Tornando al dato, nel mese di settembre l’indice dei prezzi al consumo degli Stati Uniti è salito su base mensile dello 0,4%, il doppio rispetto alle attese, accelerando il passo rispetto al +0,1% precedente. La componente core – depurata dai prezzi dei beni energetici ed alimentari – è balzata dello 0,6% su base mensile, oltre il +0,5% stimato e come nel mese di settembre.
Su base annua l’inflazione misurata dall’indice CPI è balzata dell’8,2%, rallentando il passo rispetto alla crescita dell’8,5% del mese precedente, ma salendo a un ritmo superiore al +8,1% atteso.
L’inflazione core ha accelerato inoltre il passo, dal +6,3% di agosto al +6,5%, in linea con le attese. E’ il 28esimo mese consecutivo che l’indice CPI core sale, approdando ora al record dall’agosto del 1982.
Le aspettative di una Fed più hawkish mettono sotto pressione ancora l’euro, che sul dollaro Usa scende dello 0,47%, attorno a $0,9727.

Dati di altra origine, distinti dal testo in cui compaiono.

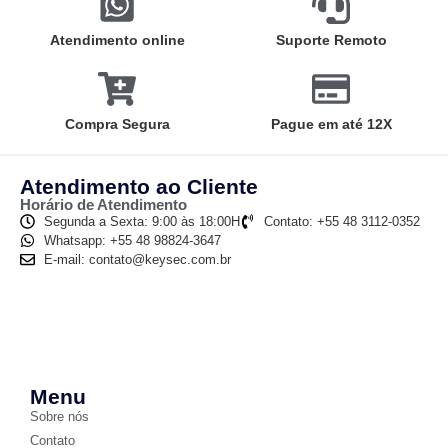
Atendimento online
Suporte Remoto
Compra Segura
Pague em até 12X
Atendimento ao Cliente
Horário de Atendimento
Segunda a Sexta: 9:00 às 18:00H
Contato: +55 48 3112-0352
Whatsapp: +55 48 98824-3647
E-mail: contato@keysec.com.br
Menu
Sobre nós
Contato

Rallentano la corsa i tassi dei Treasuries Usa, dopo l’impennata di ieri, che ha riportato i tassi a 10 anni oltre la soglia del 4% e i rendimenti dei titoli di stato Usa a due anni al 4,5% per la prima volta dal 2007. Oggi i tassi decennali sono in lieve rialzo al 3,963% e i tassi a due anni in calo al 4,426%.